When you write out the records, keep every word exact and drop the pictures.

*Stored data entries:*
———
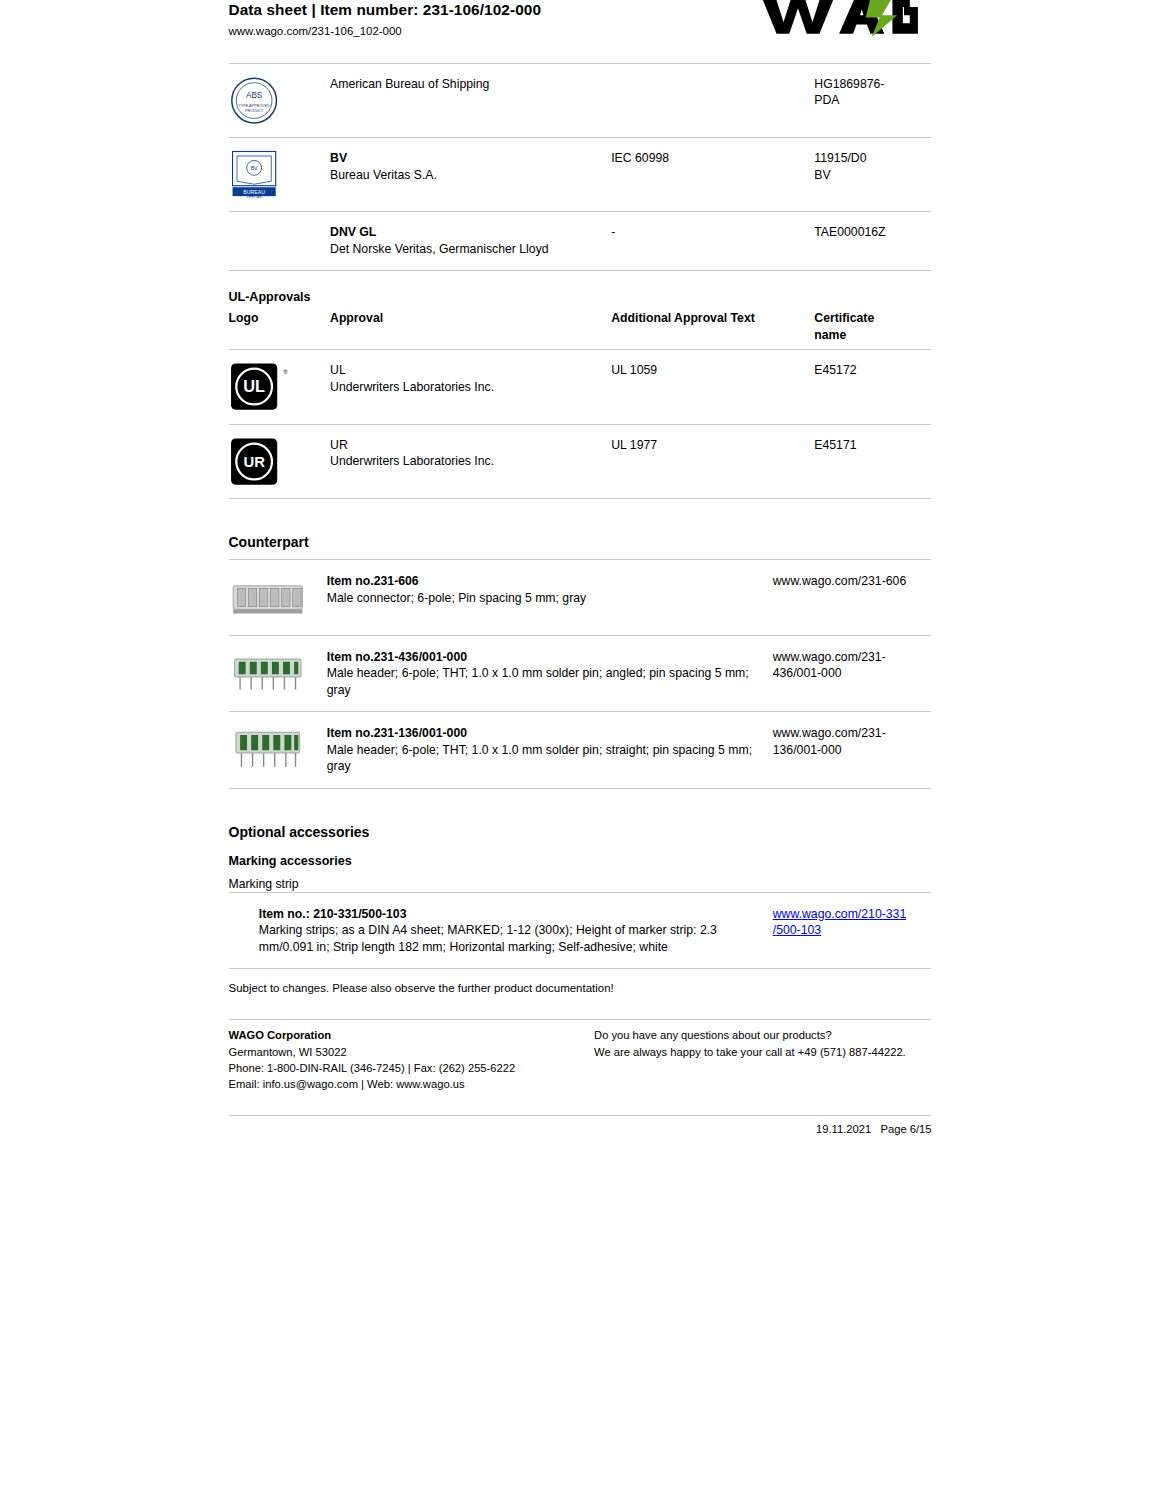Data sheet | Item number: 231-106/102-000
www.wago.com/231-106_102-000
| ABS TYPE APPROVED PRODUCT | American Bureau of Shipping | | HG1869876- PDA |
| BV BUREAU VERITAS | BV Bureau Veritas S.A. | IEC 60998 | 11915/D0 BV |
| | DNV GL Det Norske Veritas, Germanischer Lloyd | - | TAE000016Z |
UL-Approvals
| Logo | Approval | Additional Approval Text | Certificate name |
| UL ® | UL Underwriters Laboratories Inc. | UL 1059 | E45172 |
| UR | UR Underwriters Laboratories Inc. | UL 1977 | E45171 |
Counterpart
| | Item no.231-606 Male connector; 6-pole; Pin spacing 5 mm; gray | www.wago.com/231-606 |
| | Item no.231-436/001-000 Male header; 6-pole; THT; 1.0 x 1.0 mm solder pin; angled; pin spacing 5 mm; gray | www.wago.com/231-436/001-000 |
| | Item no.231-136/001-000 Male header; 6-pole; THT; 1.0 x 1.0 mm solder pin; straight; pin spacing 5 mm; gray | www.wago.com/231-136/001-000 |
Optional accessories
Marking accessories
Marking strip
| | Item no.: 210-331/500-103 Marking strips; as a DIN A4 sheet; MARKED; 1-12 (300x); Height of marker strip: 2.3 mm/0.091 in; Strip length 182 mm; Horizontal marking; Self-adhesive; white | www.wago.com/210-331 /500-103 |
Subject to changes. Please also observe the further product documentation!
WAGO Corporation
Germantown, WI 53022
Phone: 1-800-DIN-RAIL (346-7245) | Fax: (262) 255-6222
Email: info.us@wago.com | Web: www.wago.us
Do you have any questions about our products?
We are always happy to take your call at +49 (571) 887-44222.
19.11.2021 Page 6/15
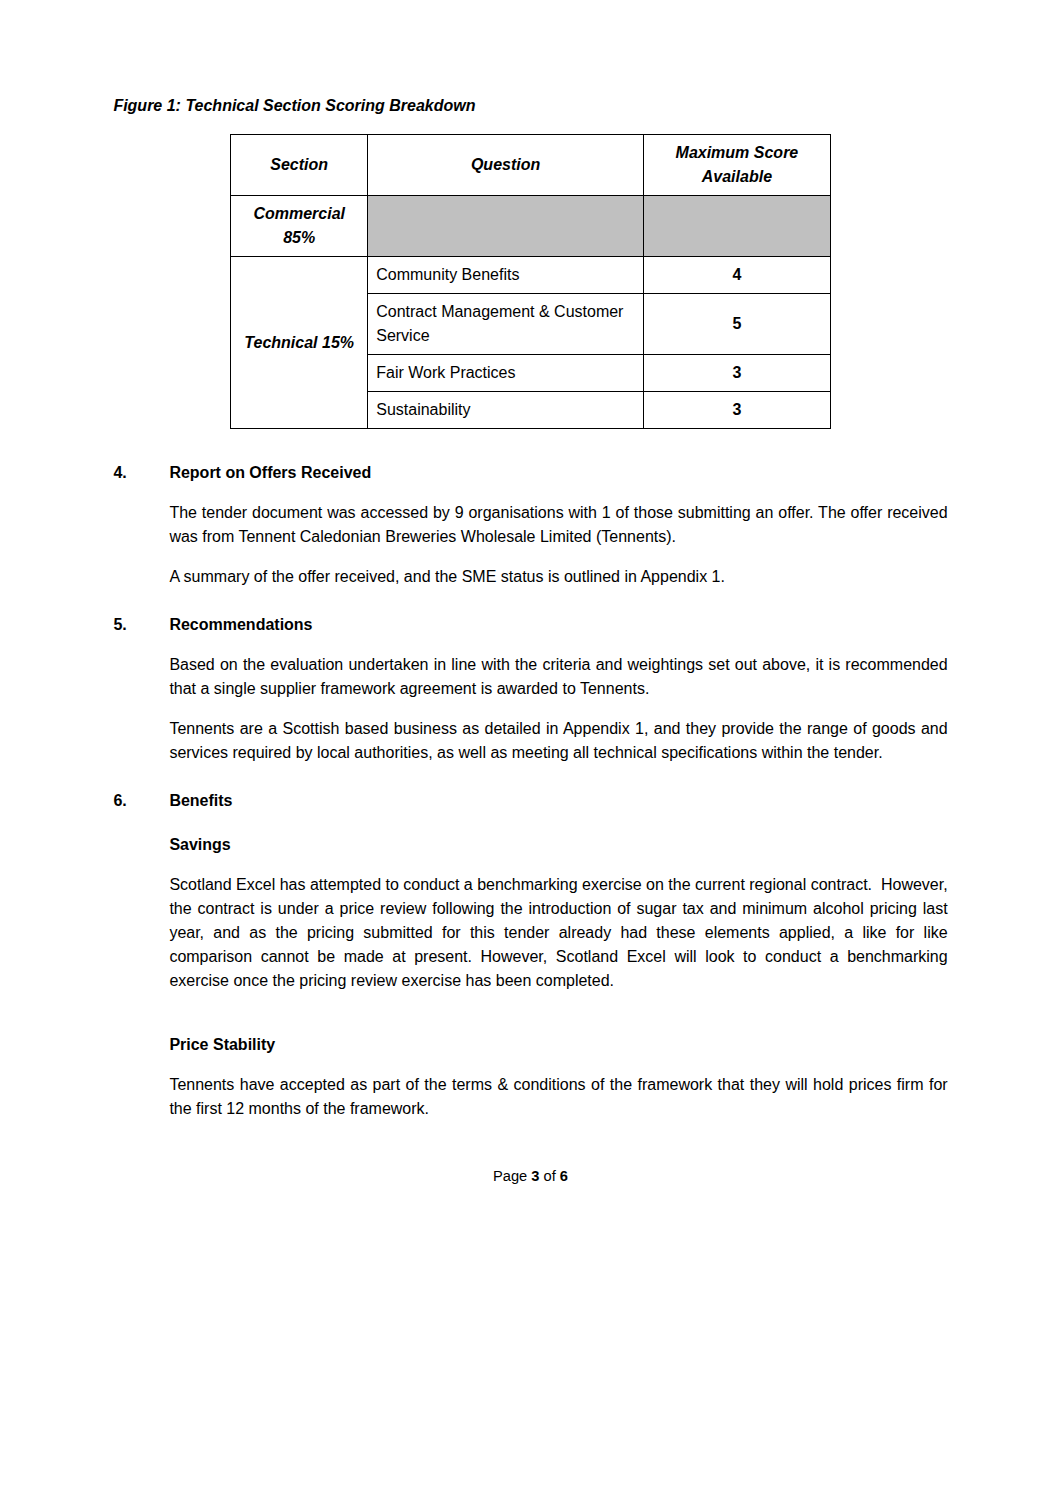Figure 1: Technical Section Scoring Breakdown
| Section | Question | Maximum Score Available |
| --- | --- | --- |
| Commercial 85% | | |
| Technical 15% | Community Benefits | 4 |
| Contract Management & Customer Service | 5 |
| Fair Work Practices | 3 |
| Sustainability | 3 |
4. Report on Offers Received
The tender document was accessed by 9 organisations with 1 of those submitting an offer. The offer received was from Tennent Caledonian Breweries Wholesale Limited (Tennents).
A summary of the offer received, and the SME status is outlined in Appendix 1.
5. Recommendations
Based on the evaluation undertaken in line with the criteria and weightings set out above, it is recommended that a single supplier framework agreement is awarded to Tennents.
Tennents are a Scottish based business as detailed in Appendix 1, and they provide the range of goods and services required by local authorities, as well as meeting all technical specifications within the tender.
6. Benefits
Savings
Scotland Excel has attempted to conduct a benchmarking exercise on the current regional contract. However, the contract is under a price review following the introduction of sugar tax and minimum alcohol pricing last year, and as the pricing submitted for this tender already had these elements applied, a like for like comparison cannot be made at present. However, Scotland Excel will look to conduct a benchmarking exercise once the pricing review exercise has been completed.
Price Stability
Tennents have accepted as part of the terms & conditions of the framework that they will hold prices firm for the first 12 months of the framework.
Page 3 of 6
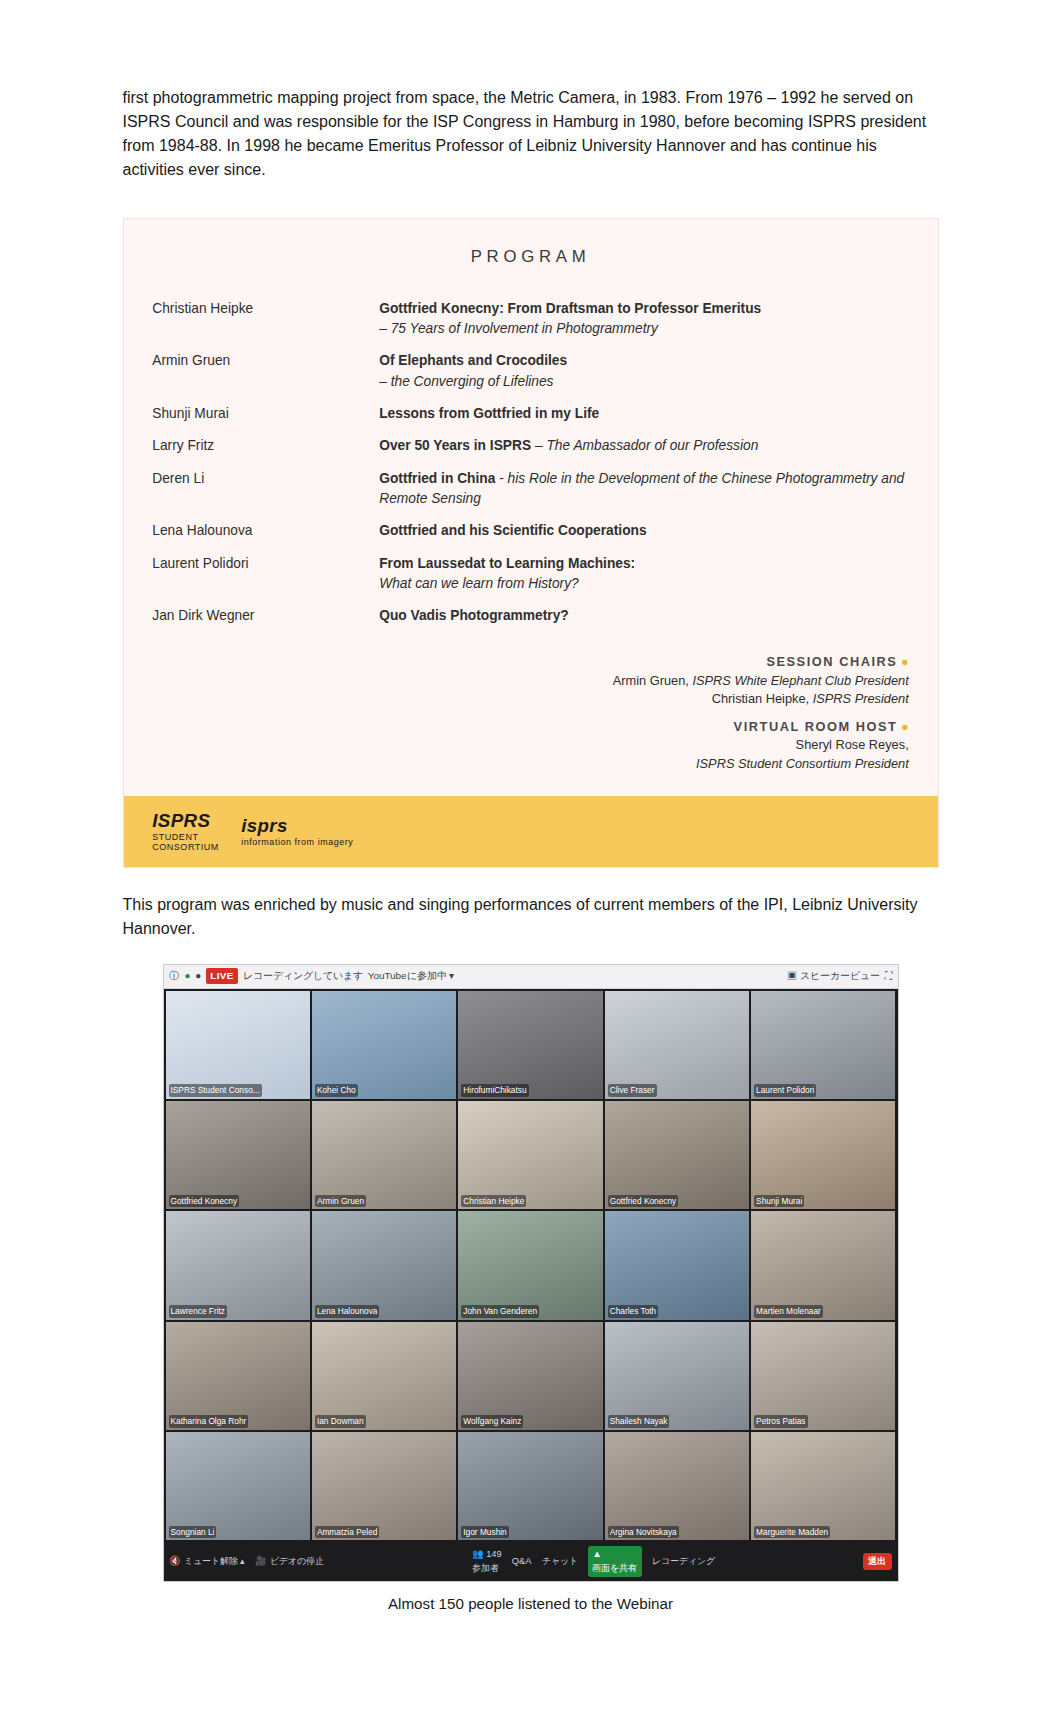first photogrammetric mapping project from space, the Metric Camera, in 1983. From 1976 – 1992 he served on ISPRS Council and was responsible for the ISP Congress in Hamburg in 1980, before becoming ISPRS president from 1984-88. In 1998 he became Emeritus Professor of Leibniz University Hannover and has continue his activities ever since.
PROGRAM
| Christian Heipke | Gottfried Konecny: From Draftsman to Professor Emeritus – 75 Years of Involvement in Photogrammetry |
| Armin Gruen | Of Elephants and Crocodiles – the Converging of Lifelines |
| Shunji Murai | Lessons from Gottfried in my Life |
| Larry Fritz | Over 50 Years in ISPRS – The Ambassador of our Profession |
| Deren Li | Gottfried in China - his Role in the Development of the Chinese Photogrammetry and Remote Sensing |
| Lena Halounova | Gottfried and his Scientific Cooperations |
| Laurent Polidori | From Laussedat to Learning Machines: What can we learn from History? |
| Jan Dirk Wegner | Quo Vadis Photogrammetry? |
SESSION CHAIRS
Armin Gruen, ISPRS White Elephant Club President
Christian Heipke, ISPRS President
VIRTUAL ROOM HOST
Sheryl Rose Reyes,
ISPRS Student Consortium President
ISPRS
STUDENT
CONSORTIUM
isprs
information from imagery
This program was enriched by music and singing performances of current members of the IPI, Leibniz University Hannover.
ⓘ ● ● LIVE レコーディングしています YouTubeに参加中 ▾ ▣ スヒーカービュー ⛶
ISPRS Student Conso...
Kohei Cho
HirofumiChikatsu
Clive Fraser
Laurent Polidori
Gottfried Konecny
Armin Gruen
Christian Heipke
Gottfried Konecny
Shunji Murai
Lawrence Fritz
Lena Halounova
John Van Genderen
Charles Toth
Martien Molenaar
Katharina Olga Rohr
Ian Dowman
Wolfgang Kainz
Shailesh Nayak
Petros Patias
Songnian Li
Ammatzia Peled
Igor Mushin
Argina Novitskaya
Marguerite Madden
🔇 ミュート解除 ▴ 🎥 ビデオの停止 👥 149
参加者 Q&A チャット ▲
画面を共有 レコーディング 退出
Almost 150 people listened to the Webinar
———
*TASK OUTPUT:*
Data sheet | Item number: 231-106/102-000
www.wago.com/231-106_102-000
| ABS TYPE APPROVED PRODUCT | American Bureau of Shipping | | HG1869876- PDA |
| BV BUREAU VERITAS | BV Bureau Veritas S.A. | IEC 60998 | 11915/D0 BV |
| | DNV GL Det Norske Veritas, Germanischer Lloyd | - | TAE000016Z |
UL-Approvals
| Logo | Approval | Additional Approval Text | Certificate name |
| UL ® | UL Underwriters Laboratories Inc. | UL 1059 | E45172 |
| UR | UR Underwriters Laboratories Inc. | UL 1977 | E45171 |
Counterpart
| | Item no.231-606 Male connector; 6-pole; Pin spacing 5 mm; gray | www.wago.com/231-606 |
| | Item no.231-436/001-000 Male header; 6-pole; THT; 1.0 x 1.0 mm solder pin; angled; pin spacing 5 mm; gray | www.wago.com/231-436/001-000 |
| | Item no.231-136/001-000 Male header; 6-pole; THT; 1.0 x 1.0 mm solder pin; straight; pin spacing 5 mm; gray | www.wago.com/231-136/001-000 |
Optional accessories
Marking accessories
Marking strip
| | Item no.: 210-331/500-103 Marking strips; as a DIN A4 sheet; MARKED; 1-12 (300x); Height of marker strip: 2.3 mm/0.091 in; Strip length 182 mm; Horizontal marking; Self-adhesive; white | www.wago.com/210-331 /500-103 |
Subject to changes. Please also observe the further product documentation!
WAGO Corporation
Germantown, WI 53022
Phone: 1-800-DIN-RAIL (346-7245) | Fax: (262) 255-6222
Email: info.us@wago.com | Web: www.wago.us
Do you have any questions about our products?
We are always happy to take your call at +49 (571) 887-44222.
19.11.2021 Page 6/15
Figure 1: Technical Section Scoring Breakdown
| Section | Question | Maximum Score Available |
| --- | --- | --- |
| Commercial 85% | | |
| Technical 15% | Community Benefits | 4 |
| Contract Management & Customer Service | 5 |
| Fair Work Practices | 3 |
| Sustainability | 3 |
4. Report on Offers Received
The tender document was accessed by 9 organisations with 1 of those submitting an offer. The offer received was from Tennent Caledonian Breweries Wholesale Limited (Tennents).
A summary of the offer received, and the SME status is outlined in Appendix 1.
5. Recommendations
Based on the evaluation undertaken in line with the criteria and weightings set out above, it is recommended that a single supplier framework agreement is awarded to Tennents.
Tennents are a Scottish based business as detailed in Appendix 1, and they provide the range of goods and services required by local authorities, as well as meeting all technical specifications within the tender.
6. Benefits
Savings
Scotland Excel has attempted to conduct a benchmarking exercise on the current regional contract. However, the contract is under a price review following the introduction of sugar tax and minimum alcohol pricing last year, and as the pricing submitted for this tender already had these elements applied, a like for like comparison cannot be made at present. However, Scotland Excel will look to conduct a benchmarking exercise once the pricing review exercise has been completed.
Price Stability
Tennents have accepted as part of the terms & conditions of the framework that they will hold prices firm for the first 12 months of the framework.
Page 3 of 6
first photogrammetric mapping project from space, the Metric Camera, in 1983. From 1976 – 1992 he served on ISPRS Council and was responsible for the ISP Congress in Hamburg in 1980, before becoming ISPRS president from 1984-88. In 1998 he became Emeritus Professor of Leibniz University Hannover and has continue his activities ever since.
PROGRAM
| Christian Heipke | Gottfried Konecny: From Draftsman to Professor Emeritus – 75 Years of Involvement in Photogrammetry |
| Armin Gruen | Of Elephants and Crocodiles – the Converging of Lifelines |
| Shunji Murai | Lessons from Gottfried in my Life |
| Larry Fritz | Over 50 Years in ISPRS – The Ambassador of our Profession |
| Deren Li | Gottfried in China - his Role in the Development of the Chinese Photogrammetry and Remote Sensing |
| Lena Halounova | Gottfried and his Scientific Cooperations |
| Laurent Polidori | From Laussedat to Learning Machines: What can we learn from History? |
| Jan Dirk Wegner | Quo Vadis Photogrammetry? |
SESSION CHAIRS
Armin Gruen, ISPRS White Elephant Club President
Christian Heipke, ISPRS President
VIRTUAL ROOM HOST
Sheryl Rose Reyes,
ISPRS Student Consortium President
ISPRS
STUDENT
CONSORTIUM
isprs
information from imagery
This program was enriched by music and singing performances of current members of the IPI, Leibniz University Hannover.
ⓘ ● ● LIVE レコーディングしています YouTubeに参加中 ▾ ▣ スヒーカービュー ⛶
ISPRS Student Conso...
Kohei Cho
HirofumiChikatsu
Clive Fraser
Laurent Polidori
Gottfried Konecny
Armin Gruen
Christian Heipke
Gottfried Konecny
Shunji Murai
Lawrence Fritz
Lena Halounova
John Van Genderen
Charles Toth
Martien Molenaar
Katharina Olga Rohr
Ian Dowman
Wolfgang Kainz
Shailesh Nayak
Petros Patias
Songnian Li
Ammatzia Peled
Igor Mushin
Argina Novitskaya
Marguerite Madden
🔇 ミュート解除 ▴ 🎥 ビデオの停止 👥 149
参加者 Q&A チャット ▲
画面を共有 レコーディング 退出
Almost 150 people listened to the Webinar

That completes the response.